→ PROBLEM DESCRIPTION: After locating the line with "have emerged as" in the data that follows, return it and every later line exactly, up to and including the line with "snorkeling and diving, the".

Top of RECORDS SUPPLIED

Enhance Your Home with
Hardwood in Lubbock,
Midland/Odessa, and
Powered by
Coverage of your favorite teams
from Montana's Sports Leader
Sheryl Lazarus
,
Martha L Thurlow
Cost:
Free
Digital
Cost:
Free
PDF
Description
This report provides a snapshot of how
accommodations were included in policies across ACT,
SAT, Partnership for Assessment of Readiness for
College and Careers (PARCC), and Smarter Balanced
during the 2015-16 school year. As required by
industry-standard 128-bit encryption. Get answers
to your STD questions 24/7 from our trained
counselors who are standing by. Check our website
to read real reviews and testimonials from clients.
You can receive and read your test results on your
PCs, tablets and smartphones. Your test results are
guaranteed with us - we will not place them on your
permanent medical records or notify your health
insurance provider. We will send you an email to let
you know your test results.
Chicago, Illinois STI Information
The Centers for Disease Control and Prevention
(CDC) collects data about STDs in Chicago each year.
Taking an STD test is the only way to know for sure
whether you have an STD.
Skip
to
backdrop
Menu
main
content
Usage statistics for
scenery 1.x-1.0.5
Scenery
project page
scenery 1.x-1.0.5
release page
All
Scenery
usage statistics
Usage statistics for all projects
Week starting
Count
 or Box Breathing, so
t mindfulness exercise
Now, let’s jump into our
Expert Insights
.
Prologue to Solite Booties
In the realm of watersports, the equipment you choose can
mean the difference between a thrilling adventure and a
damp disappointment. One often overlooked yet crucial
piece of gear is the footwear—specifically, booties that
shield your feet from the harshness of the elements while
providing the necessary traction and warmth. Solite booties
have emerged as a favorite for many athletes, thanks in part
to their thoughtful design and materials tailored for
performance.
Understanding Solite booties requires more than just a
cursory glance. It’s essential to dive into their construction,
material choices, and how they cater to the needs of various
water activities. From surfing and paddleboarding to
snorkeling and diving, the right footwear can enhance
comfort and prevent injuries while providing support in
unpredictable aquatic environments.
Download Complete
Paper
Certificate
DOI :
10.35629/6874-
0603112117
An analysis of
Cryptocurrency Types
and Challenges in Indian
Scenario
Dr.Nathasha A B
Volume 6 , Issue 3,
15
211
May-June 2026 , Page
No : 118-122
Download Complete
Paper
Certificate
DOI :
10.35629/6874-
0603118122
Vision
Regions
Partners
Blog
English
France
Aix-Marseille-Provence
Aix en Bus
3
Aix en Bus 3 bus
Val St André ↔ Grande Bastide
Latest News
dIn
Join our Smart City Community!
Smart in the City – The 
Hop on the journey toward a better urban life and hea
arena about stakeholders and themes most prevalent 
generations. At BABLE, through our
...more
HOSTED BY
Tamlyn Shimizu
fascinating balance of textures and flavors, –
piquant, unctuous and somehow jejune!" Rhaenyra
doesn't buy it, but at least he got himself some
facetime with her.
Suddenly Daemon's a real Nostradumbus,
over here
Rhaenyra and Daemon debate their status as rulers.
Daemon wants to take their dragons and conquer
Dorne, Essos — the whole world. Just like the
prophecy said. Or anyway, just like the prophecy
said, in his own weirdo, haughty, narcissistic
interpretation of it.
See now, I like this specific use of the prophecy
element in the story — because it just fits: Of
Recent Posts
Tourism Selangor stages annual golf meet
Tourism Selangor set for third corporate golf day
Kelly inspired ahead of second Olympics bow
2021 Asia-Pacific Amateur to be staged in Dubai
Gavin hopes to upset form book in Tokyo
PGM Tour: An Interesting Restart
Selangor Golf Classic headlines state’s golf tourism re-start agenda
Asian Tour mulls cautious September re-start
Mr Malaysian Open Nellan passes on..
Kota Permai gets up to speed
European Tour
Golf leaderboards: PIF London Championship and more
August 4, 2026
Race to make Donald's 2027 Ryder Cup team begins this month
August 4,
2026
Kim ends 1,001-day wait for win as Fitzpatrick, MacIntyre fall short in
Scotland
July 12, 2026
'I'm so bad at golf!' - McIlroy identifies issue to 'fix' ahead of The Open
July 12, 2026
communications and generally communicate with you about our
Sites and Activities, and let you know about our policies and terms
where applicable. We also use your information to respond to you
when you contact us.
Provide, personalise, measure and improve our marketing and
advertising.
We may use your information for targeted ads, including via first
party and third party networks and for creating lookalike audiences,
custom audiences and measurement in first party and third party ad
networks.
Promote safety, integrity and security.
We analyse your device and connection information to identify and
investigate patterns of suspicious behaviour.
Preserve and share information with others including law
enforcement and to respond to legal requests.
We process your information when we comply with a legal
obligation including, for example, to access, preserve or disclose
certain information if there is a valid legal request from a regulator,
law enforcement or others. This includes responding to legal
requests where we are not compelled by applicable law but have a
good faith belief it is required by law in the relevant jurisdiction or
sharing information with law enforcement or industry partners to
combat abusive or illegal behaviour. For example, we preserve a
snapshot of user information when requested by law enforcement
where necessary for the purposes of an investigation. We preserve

Bottom of RECORDS SUPPLIED

→ OUTPUT:
have emerged as a favorite for many athletes, thanks in part
to their thoughtful design and materials tailored for
performance.
Understanding Solite booties requires more than just a
cursory glance. It’s essential to dive into their construction,
material choices, and how they cater to the needs of various
water activities. From surfing and paddleboarding to
snorkeling and diving, the right footwear can enhance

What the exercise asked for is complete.